#### Material to process

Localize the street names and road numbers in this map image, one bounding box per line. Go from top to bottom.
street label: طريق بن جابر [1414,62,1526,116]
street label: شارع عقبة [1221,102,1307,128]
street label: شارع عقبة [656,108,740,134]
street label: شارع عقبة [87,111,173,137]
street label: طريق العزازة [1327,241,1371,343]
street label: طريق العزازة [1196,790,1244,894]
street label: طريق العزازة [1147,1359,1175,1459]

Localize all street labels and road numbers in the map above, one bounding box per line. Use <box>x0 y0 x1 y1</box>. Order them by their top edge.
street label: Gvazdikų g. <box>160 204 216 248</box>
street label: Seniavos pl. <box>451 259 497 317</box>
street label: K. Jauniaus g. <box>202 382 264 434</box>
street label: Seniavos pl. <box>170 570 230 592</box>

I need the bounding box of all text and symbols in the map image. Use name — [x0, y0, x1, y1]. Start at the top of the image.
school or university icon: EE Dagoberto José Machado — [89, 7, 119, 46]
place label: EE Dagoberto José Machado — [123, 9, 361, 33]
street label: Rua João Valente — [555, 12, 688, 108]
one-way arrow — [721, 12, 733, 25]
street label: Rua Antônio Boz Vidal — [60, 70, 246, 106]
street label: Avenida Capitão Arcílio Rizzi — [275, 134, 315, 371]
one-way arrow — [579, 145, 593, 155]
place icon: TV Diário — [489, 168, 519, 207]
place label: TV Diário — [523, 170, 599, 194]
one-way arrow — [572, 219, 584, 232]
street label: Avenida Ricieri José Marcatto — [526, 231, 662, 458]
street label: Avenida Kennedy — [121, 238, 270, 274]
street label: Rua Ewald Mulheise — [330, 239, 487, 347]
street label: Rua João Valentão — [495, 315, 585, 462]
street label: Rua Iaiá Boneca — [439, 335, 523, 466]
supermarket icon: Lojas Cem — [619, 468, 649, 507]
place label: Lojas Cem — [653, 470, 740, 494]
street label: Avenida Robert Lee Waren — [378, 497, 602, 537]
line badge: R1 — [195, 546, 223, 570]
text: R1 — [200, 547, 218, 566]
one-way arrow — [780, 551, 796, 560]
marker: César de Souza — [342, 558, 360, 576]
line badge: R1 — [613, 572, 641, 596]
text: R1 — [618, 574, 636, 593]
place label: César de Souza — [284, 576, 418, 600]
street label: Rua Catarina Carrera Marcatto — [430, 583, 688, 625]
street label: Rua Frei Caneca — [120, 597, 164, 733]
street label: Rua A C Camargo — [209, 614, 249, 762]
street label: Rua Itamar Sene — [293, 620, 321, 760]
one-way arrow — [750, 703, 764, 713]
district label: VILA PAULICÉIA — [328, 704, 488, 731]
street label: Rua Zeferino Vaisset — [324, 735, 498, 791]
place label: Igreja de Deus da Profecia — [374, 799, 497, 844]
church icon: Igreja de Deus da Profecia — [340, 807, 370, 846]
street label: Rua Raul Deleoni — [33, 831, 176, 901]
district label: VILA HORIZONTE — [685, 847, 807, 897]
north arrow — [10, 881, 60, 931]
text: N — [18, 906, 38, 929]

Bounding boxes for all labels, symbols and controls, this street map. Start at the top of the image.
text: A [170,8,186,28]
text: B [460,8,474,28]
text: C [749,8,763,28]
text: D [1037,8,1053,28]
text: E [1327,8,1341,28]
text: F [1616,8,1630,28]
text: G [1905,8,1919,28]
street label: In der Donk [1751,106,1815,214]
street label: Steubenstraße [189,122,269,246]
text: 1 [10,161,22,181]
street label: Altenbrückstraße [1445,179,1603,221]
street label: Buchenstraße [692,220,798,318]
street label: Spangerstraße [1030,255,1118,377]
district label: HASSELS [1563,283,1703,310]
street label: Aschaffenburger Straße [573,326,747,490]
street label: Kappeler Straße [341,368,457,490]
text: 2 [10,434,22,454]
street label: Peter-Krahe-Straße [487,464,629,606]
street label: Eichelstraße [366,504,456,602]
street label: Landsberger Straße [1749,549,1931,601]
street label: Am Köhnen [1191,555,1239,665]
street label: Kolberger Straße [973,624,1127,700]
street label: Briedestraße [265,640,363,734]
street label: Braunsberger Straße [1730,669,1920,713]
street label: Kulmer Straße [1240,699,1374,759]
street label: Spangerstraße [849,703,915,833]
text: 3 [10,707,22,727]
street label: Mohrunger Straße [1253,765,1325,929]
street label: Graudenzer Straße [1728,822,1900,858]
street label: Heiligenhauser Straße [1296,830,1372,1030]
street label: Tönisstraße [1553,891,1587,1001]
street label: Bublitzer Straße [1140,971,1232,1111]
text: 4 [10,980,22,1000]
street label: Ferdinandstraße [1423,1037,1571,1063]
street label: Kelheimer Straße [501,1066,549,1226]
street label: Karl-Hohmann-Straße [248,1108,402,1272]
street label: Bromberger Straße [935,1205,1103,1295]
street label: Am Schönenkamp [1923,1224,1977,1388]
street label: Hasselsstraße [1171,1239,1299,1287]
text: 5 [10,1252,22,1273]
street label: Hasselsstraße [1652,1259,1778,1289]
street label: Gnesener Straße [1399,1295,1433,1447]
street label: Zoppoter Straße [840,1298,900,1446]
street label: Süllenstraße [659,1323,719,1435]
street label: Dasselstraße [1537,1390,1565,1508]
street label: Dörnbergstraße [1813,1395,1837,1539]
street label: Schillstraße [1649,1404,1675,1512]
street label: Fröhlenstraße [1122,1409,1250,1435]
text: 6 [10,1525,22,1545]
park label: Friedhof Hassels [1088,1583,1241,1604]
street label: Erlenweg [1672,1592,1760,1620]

########

What to work on: Pull every line that holds the string "badge" out of the records.

Your response:
line badge: R1 — [195, 546, 223, 570]
line badge: R1 — [613, 572, 641, 596]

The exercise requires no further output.